A lease covenant can be enforced by an assignee-landlord if the covenant runs with the land—i.e., the original parties intended to bind their successors, the covenant touches and concerns the land, and there is privity of estate.
Even if the intent to bind successors in interest is not explicitly stated in the lease, it is generally presumed when the covenant touches and concerns the land.
Here, one year into the fitness company’s lease, the landlord assigned the remaining lease term to the conglomerate (privity of estate). A covenant in the lease requires a liability waiver, which relates to the use of the gym facility (touch and concern), so the covenant is presumed to bind a successor in interest (the conglomerate). Therefore, the covenant runs with the land and can be enforced by the conglomerate.
*When a lease covenant does not run with the land, the original landlord retains the right to enforce it.
An owner entered into a contract to sell her house to a buyer. The contract’s only provision concerning the closing date provided that the closing would occur on July 1. On July 1, the buyer informed the owner that he was unable to close at that time because of an unavoidable overseas obligation required by his job. The buyer stated that he would be able to close on July 8. The owner, having recently found another buyer willing to pay more for the house, has filed an action to rescind the contract.
Is the owner likely to succeed in her action to rescind the contract?
A) No, because strict adherence to the closing date set in the contract is not required.
B) No, because the buyer has not breached the contract.
C) Yes, because the buyer has breached the contract.

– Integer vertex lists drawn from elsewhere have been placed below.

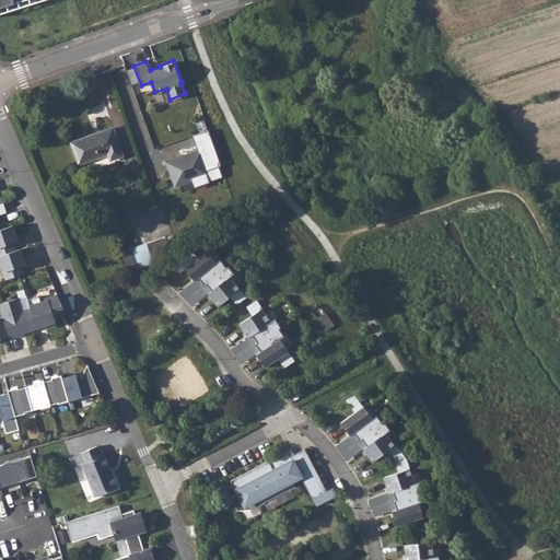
[(123,155),(113,128),(71,142),(79,164),(107,153),(109,160),(123,155)]
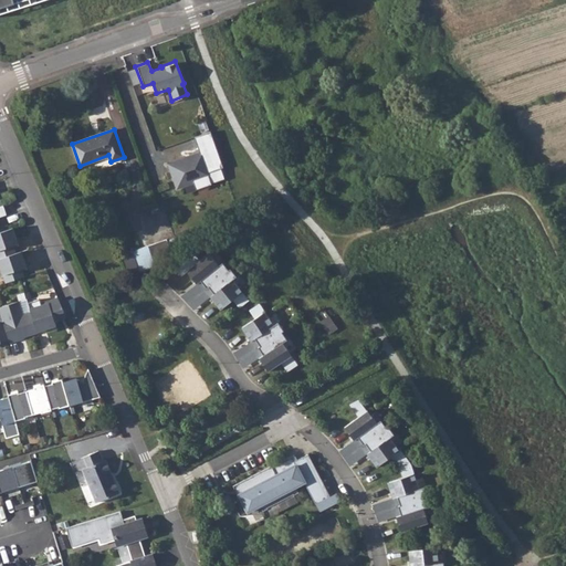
[(210,130),(194,136),(200,155),(192,157),(192,154),(168,164),(177,188),(194,181),(196,189),(212,182),(208,171),(223,166),(210,130)]
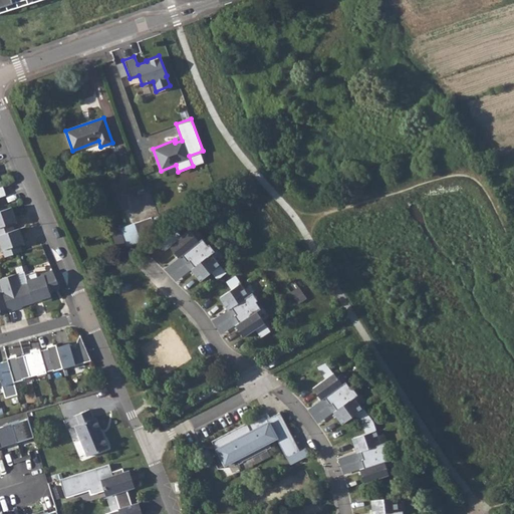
[(17,222),(12,207),(0,211),(0,235),(15,230),(13,223),(17,222)]
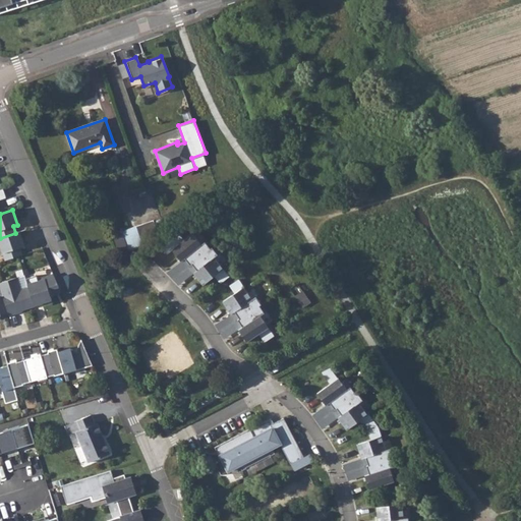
[(154,220),(122,231),(129,252),(143,246),(155,241),(154,236),(159,234),(154,220)]
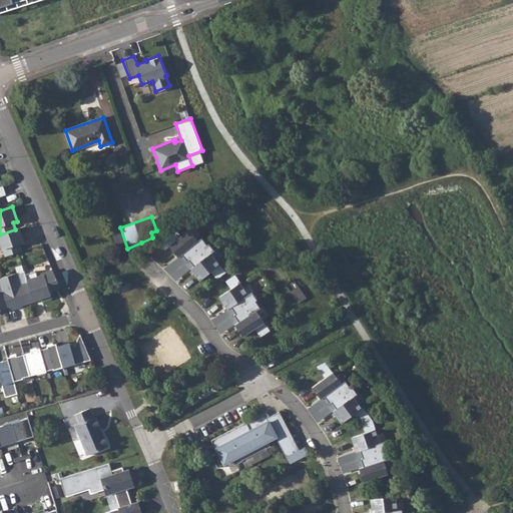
[(0,234),(0,241),(5,257),(22,250),(20,243),(24,241),(19,227),(15,229),(0,234)]
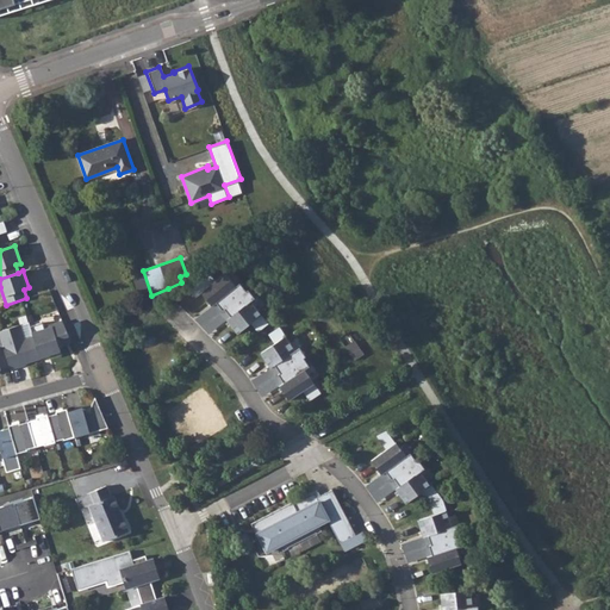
[(224,273),(200,292),(212,306),(210,309),(216,316),(217,315),(224,322),(226,319),(237,334),(261,315),(250,302),(255,298),(248,290),(246,291),(240,282),(235,286),(224,273)]
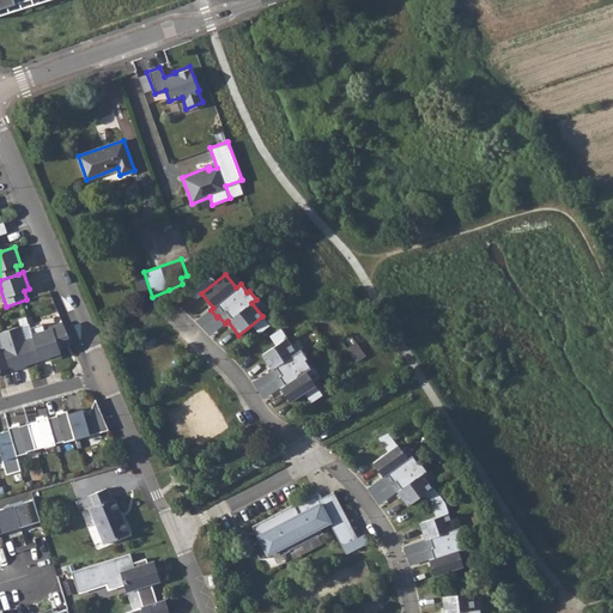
[(217,317),(211,310),(198,320),(211,335),(225,323),(218,316),(217,317)]
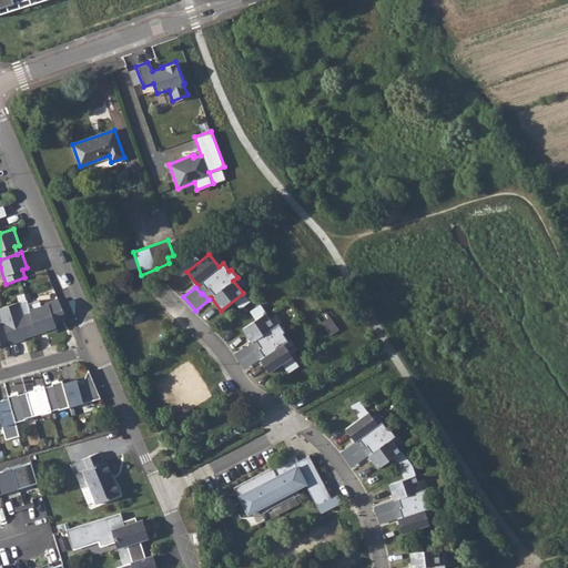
[(40,300),(28,304),(38,333),(46,330),(47,333),(58,330),(56,323),(59,321),(58,318),(60,314),(64,313),(59,300),(41,305),(40,300)]
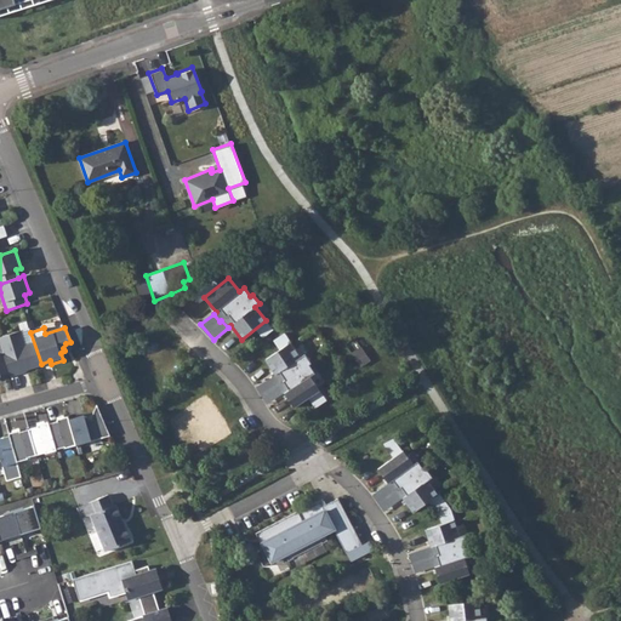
[(30,329),(0,336),(0,341),(3,351),(10,374),(11,376),(22,372),(22,371),(41,365),(41,364),(30,332),(30,329)]
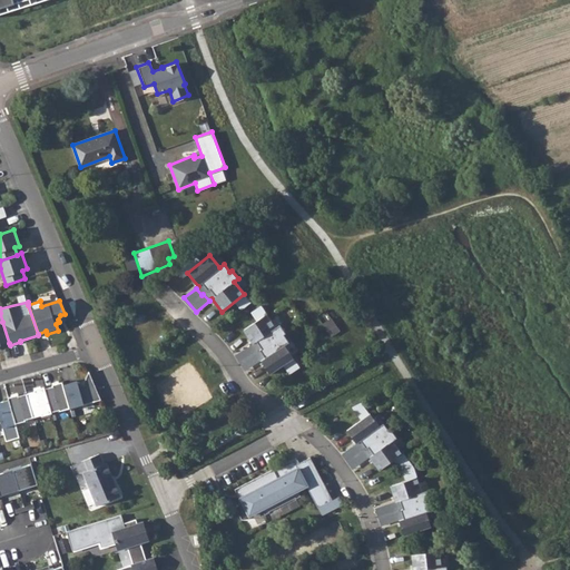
[(267,313),(243,330),(253,343),(249,345),(255,353),(253,354),(258,362),(262,360),(271,374),(294,357),(285,344),(290,342),(284,333),(286,332),(279,324),(276,327),(267,313)]
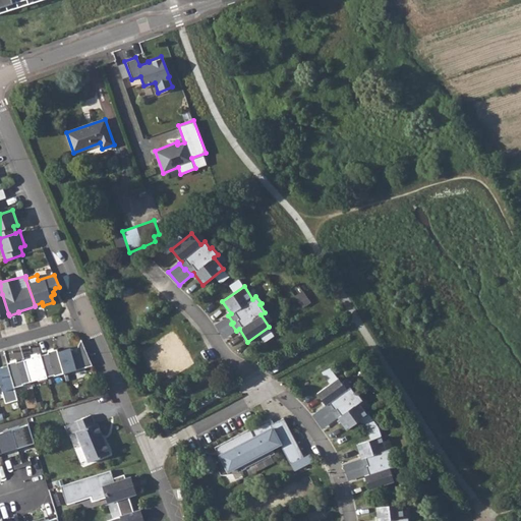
[(302,291),(297,295),(305,306),(310,301),(302,291)]
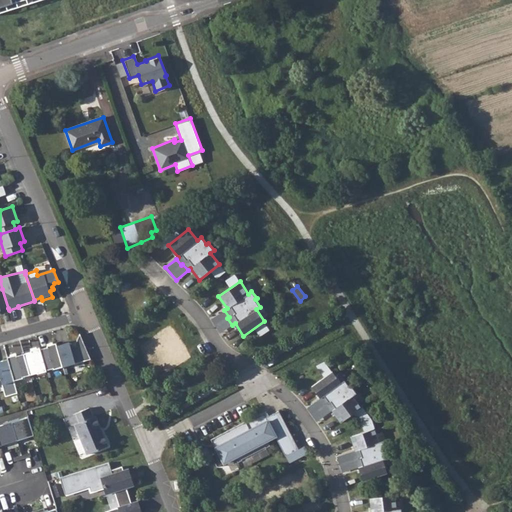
[(0,290),(0,311),(1,311),(1,310),(8,308),(2,289),(0,290)]
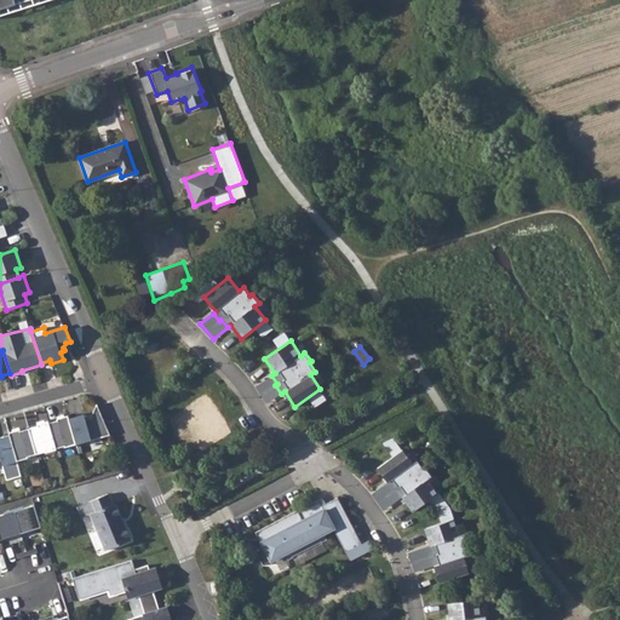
[(277,384),(271,375),(257,386),(268,402),(281,394),(275,385),(277,384)]
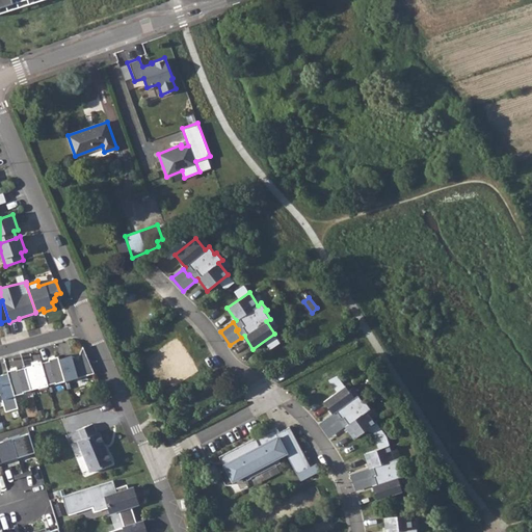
[(75,355),(59,360),(65,380),(65,381),(95,373),(83,347),(79,356),(75,355)]
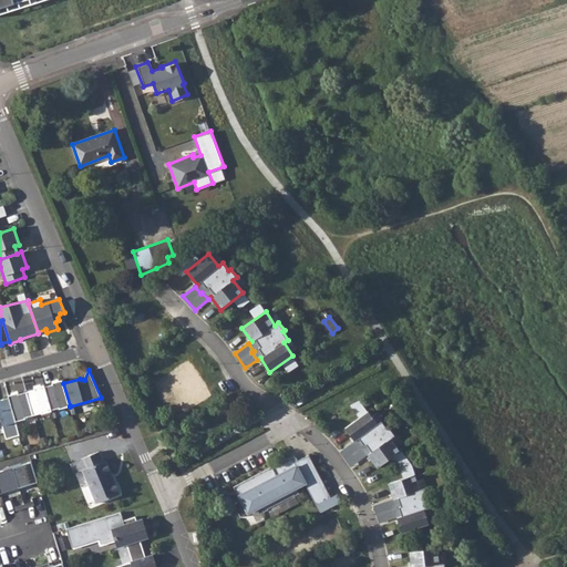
[(52,384),(44,387),(51,410),(60,408),(60,409),(70,405),(63,383),(62,380),(52,383),(52,384)]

D) Yes, because the owner was ready to perform her duties under the contract by the closing date.
A) No, because strict adherence to the closing date set in the contract is not required.
When time is not of the essence in a real estate contract, failure to perform on the specified closing date constitutes a breach, but the contract cannot be rescinded if the breaching party can perform within a reasonable time thereafter.
A man decided to sell his house after receiving a new job in a neighboring state. Before putting the house on the market, the man told his friend that he was selling the house and that she could buy it at a lower price than he would seek from other potential buyers. Excited at the prospect of home ownership and the lower price, the friend immediately agreed to purchase and entered into a contract with the man for the sale of the house without inquiring as to any issues with the house. The man did not mention anything to the friend as he was unaware of any issues.
Pursuant to the contract, the man delivered a general warranty deed to the friend at closing. The friend then moved into the house and decided that she would hire a contractor to perform some slight renovations to the upstairs guest bathroom. As soon as the contractor broke through the wall, he discovered black mold throughout the interior of the bathroom and along the pipes. The friend brought suit against the man for damages.
Pursuant to a statute, a seller has a duty of disclosure in all home-sale transactions in the jurisdiction.
For whom is the court likely to rule?
A) The friend, because the black mold constituted a material physical defect in the house.
B) The friend, because the covenants contained in the general warranty deed were breached.
C) The man, because he was not aware of the black mold.
D) The man, because the friend did not ask about the condition of the house.
C) The man, because he was not aware of the black mold.
Here, the friend’s contractor discovered black mold throughout the interior of the upstairs guest bathroom. This physical defect was material because the presence of black mold substantially affects the value of the residence and impacts the friend’s health. But since the man was unaware of any issues with the house, he did not breach the duty to disclose such defects.